> [TRY IT] Wherever a line below holds the word "Расчет", copy that line.
PROVIDED ENTRIES: Begin
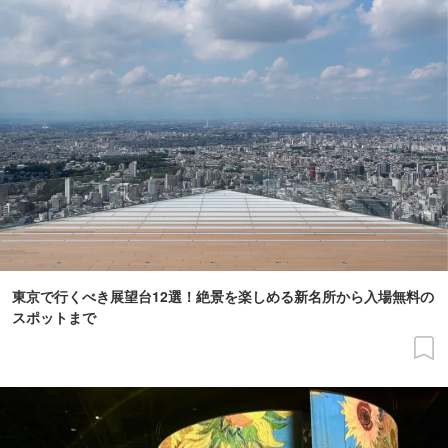
東京で行くべき展望台12選！絶景を楽しめる新名所から入場無料の
スポットまで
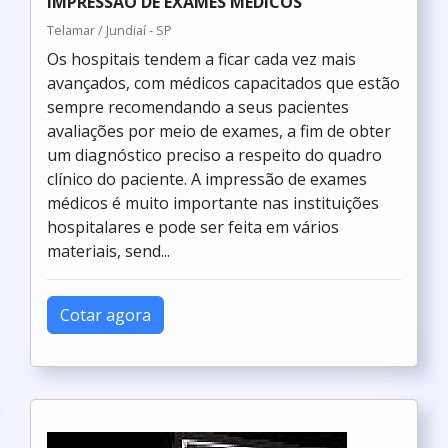
IMPRESSÃO DE EXAMES MÉDICOS
Telamar / Jundiaí - SP
Os hospitais tendem a ficar cada vez mais
avançados, com médicos capacitados que estão
sempre recomendando a seus pacientes
avaliações por meio de exames, a fim de obter
um diagnóstico preciso a respeito do quadro
clínico do paciente. A impressão de exames
médicos é muito importante nas instituições
hospitalares e pode ser feita em vários
materiais, send...
Cotar agora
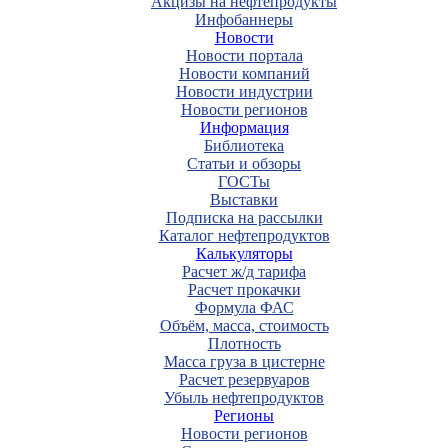
Акцизы на нефтепродукты
Инфобаннеры
Новости
Новости портала
Новости компаний
Новости индустрии
Новости регионов
Информация
Библиотека
Статьи и обзоры
ГОСТы
Выставки
Подписка на рассылки
Каталог нефтепродуктов
Калькуляторы
Расчет ж/д тарифа
Расчет прокачки
Формула ФАС
Объём, масса, стоимость
Плотность
Масса груза в цистерне
Расчет резервуаров
Убыль нефтепродуктов
Регионы
Новости регионов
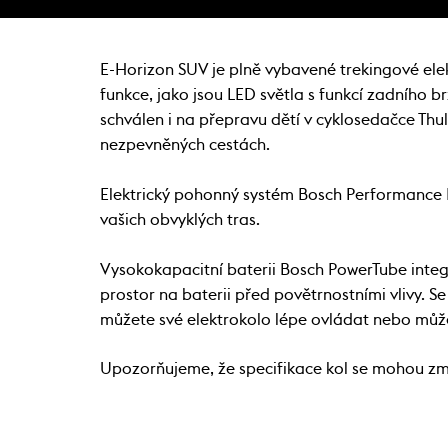
E-Horizon SUV je plně vybavené trekingové el
funkce, jako jsou LED světla s funkcí zadního b
schválen i na přepravu dětí v cyklosedačce Thul
nezpevněných cestách.
Elektrický pohonný systém Bosch Performance 
vašich obvyklých tras.
Vysokokapacitní baterii Bosch PowerTube integ
prostor na baterii před povětrnostními vlivy. S
můžete své elektrokolo lépe ovládat nebo můžet
Upozorňujeme, že specifikace kol se mohou z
PROVIDED ENTRIES: End
> [TASK ANSWER]
Расчет ж/д тарифа
Расчет прокачки
Расчет резервуаров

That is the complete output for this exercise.